A very warm welcome, but the devil will be in the detail - and the implementation.
That is how small companies and small firm experts have reacted to the coalition government's policies that affect the small business sector.
Outlined as part of the general priorities of the new Conservative-Liberal Democrat administration, there are a wealth of proposals that - at least on paper - will make life easier for small firms.
The policies range from a commitment to reduce regulation, increase workplace flexibility, make it easier for people to set up new firms and boost the opportunities for small businesses to bid for public sector contracts.
On a more fiscal note, the new government is to carry out a review of all small business taxation, and has pledged to make small business rate relief automatic in England, reduce corporate tax in general, and increase employers' National Insurance contribution thresholds.
"These are enormously beneficial policies," said Brian Morgan, director of the University of Wales Institute Cardiff's Creative Leadership and Enterprise Centre.
"The plan to reduce unnecessary regulation is excellent, and something that I have been saying for years is absolutely vital.
"If only half of these polices are implemented, it will give enterprise and wealth creation in Wales and the UK as a whole a major, major boost."
Louisa Sheppy, owner of Somerset-based traditional cider company Sheppy's Cider, said she most welcomed the commitment to cut red tape and small business taxation.
"Any small business would welcome a reduction in the regulations that make our lives more complicated and prevent us from getting on with our daily work," she said.
"And lower taxes would mean us having more money to invest back into the business."
Agreeing that we'll all have to wait and see if all the policies are implemented, she also welcomed the government's pledge to ban the sale of below cost alcohol.
"This doesn't directly affect small producers like us, as we can never hope to compete with the big players on cost - nor would we want to," she said.
"But for the drinks industry in general, it is never appropriate to sell alcoholic drinks below cost price - we have to always be decent and respectable."

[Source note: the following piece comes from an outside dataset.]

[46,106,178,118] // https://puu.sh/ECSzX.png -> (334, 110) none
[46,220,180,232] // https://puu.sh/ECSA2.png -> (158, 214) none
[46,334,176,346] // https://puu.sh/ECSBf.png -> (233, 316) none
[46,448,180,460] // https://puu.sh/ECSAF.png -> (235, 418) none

Serial entrepreneur Doug Richard, a former panel member on the BBC's Dragons' Den business TV show, sid he was particularly pleased with the commitment to speed up the time it takes to fill in and process the necessary forms to start up a new company.
"This sends out a very clear signal that the new government wants to be as pro-business as possible, this is a very meaningful goal," said Mr Richard, who runs business support organisation School for Startups.

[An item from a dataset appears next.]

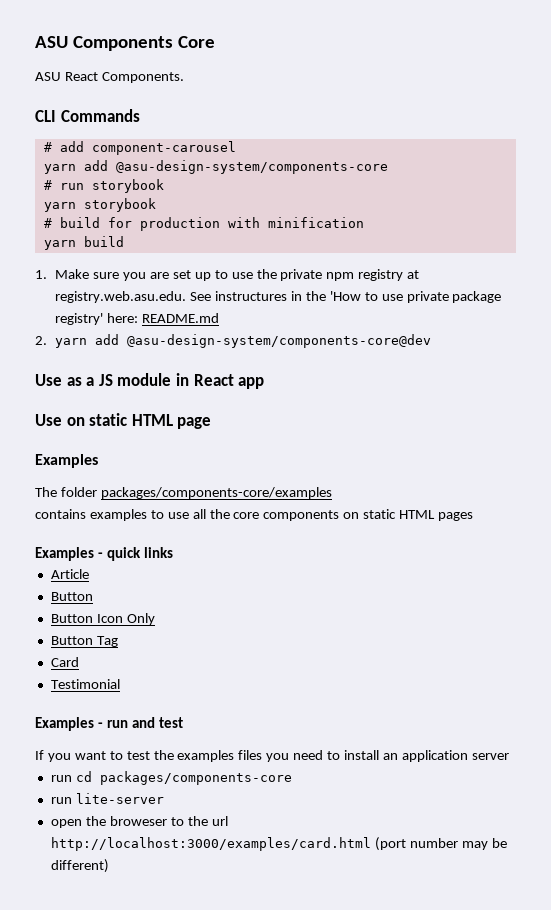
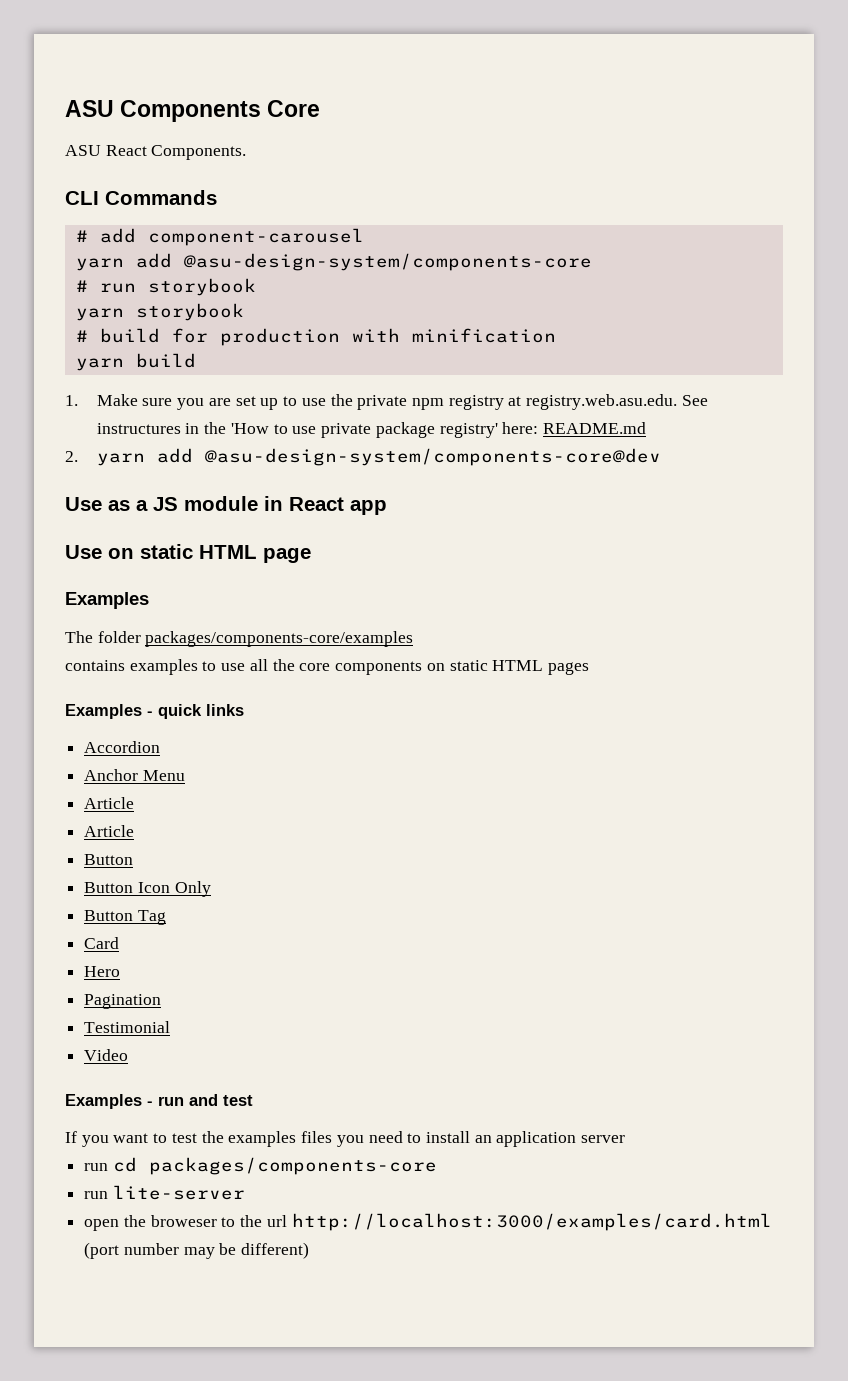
(173, 552) none -> [84,741,161,753] [84,769,185,781] [84,797,135,809] // Accordion // Anchor Menu // Article
(79, 662) none -> [84,966,121,977] [84,994,162,1009] // Hero // Pagination
(120, 684) none -> [84,1049,129,1061] // Video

"Hopefully the new government recognises that small firms can grow both productivity and new job creation much faster than large companies."
However, Mr Richard cautioned that a lot of the government's policies "are promote and review, not act".
"They are statements of good intention, so we'll have to wait and see," he added.
"But as the government is in its honeymoon period, I think we should take them in the spirit in which they are intended."
Arnab Basu, chief executive of Durham-based hi-tech small firm Kromek - which makes 3D X-ray machines - said he most welcomed the pledge to not "gold plate" or add to Europe-wide regulations.
"I've very encouraged to see the government outlining a more flexible approach to EU-wide regulation, so that UK firms are not disadvantaged, he said.
"As a country, we need to be more flexible to apply our own discretion."
Mr Basu also said he was pleased with the policies the former Labour government had put in place to make investing in hi-tech firms as tax efficient as possible, and hoped the new government would continue and extend this.
"I'm looking forward to seeing how things pan out under the new administration," added Mr Basu, who is the current Ernst & Young UK young entrepreneur of the year.
Russell Lawson, a spokesman for the Federation of Small Businesses, also hailed the commitment not to "gold plate" EU regulations, saying the UK has long had "a tendency to over-implement European legislation".
He also welcomed the plans to reduce regulation and cut the tax burden on small firms.
"A cut in national insurance contributions would encourage small businesses to take on more staff and grow their firms," he said.
"Small firms can help strengthen economic recovery if they are given a chance to grow and flourish."